- Interactive map of Trew Era Cafe

Restaurant information
- Established: 26 March 2015
- Owner: The Forward Trust
- Location: 34 Whitmore Rd., Hoxton, Hackney, East London, N1 5QA, United Kingdom
- Seating capacity: 30

= Trew Era Cafe =

The Trew Era Café was a non-profit coffeehouse established in March 2015 in Hackney, East London. The café, opened by comedian and activist Russell Brand, was funded by profits from his 2014 book, Revolution.

The café name and logo come from its location on the New Era estate and from Brand's web series, The Trews.

In September 2016, Brand donated the cafe to The Rehabilitation for Addicted Prisoners Trust (RAPT) whose London Recovery Hub is located next door to the Trew Era Cafe.

==Background==

During promotion for his book, Brand stated that he would use the profits to fund a social enterprise to employ former drug users in "abstinence-based recovery" and help them return to work.
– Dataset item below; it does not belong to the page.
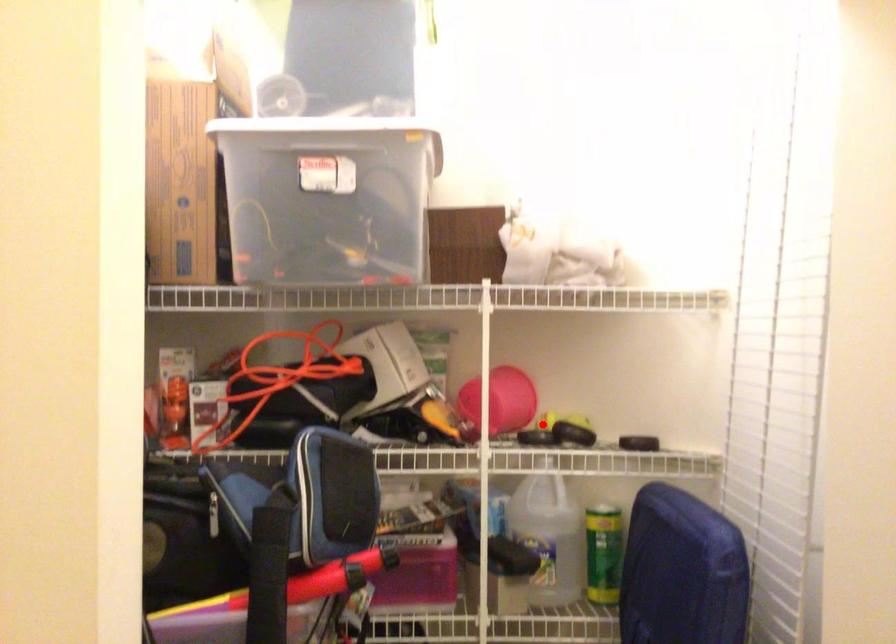
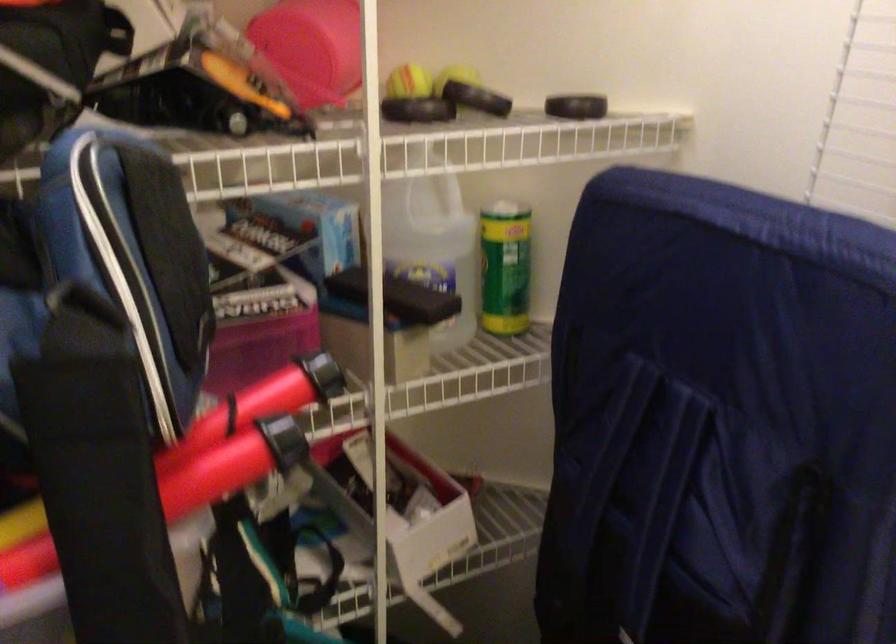
In the second image, find the point that corresponds to the highlighted location in the first image.

(409, 82)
The café is located on the New Era estate, whose residents faced eviction in 2014 when their rents were to be tripled by a new owner, Westbrook Partners. They campaigned against the proposed purchase by Westbrook, and Brand supported and drew attention to the residents' cause. In December 2014, Westbrook backed out and the approximately 100 families of the New Era estate ultimately were able to stay.

==Facility==

In February 2015, work began on the facility, next to a printing shop and a barbershop. The location was formerly a clothes shop but was empty for some time. The café opened its doors on the morning of 26 March 2015, with approximately 200 people coming for the event.

Brand stated that he hopes to have a chain of self-supporting social enterprises. On the café opening, he told the crowd, "In this book, I wrote about how the way to change politics is not depending on the existing political class and the existing political system, but for us ourselves to start grassroots movements like what has happened on the New Era estate...this café is going to be run by people in abstinence-based recovery. It's a model which is not for profit, a fully self-supporting new economic enterprise."

As of July 2015, the cafe employed seven recovering addicts, who are paid £9.15 per hour, and a manager.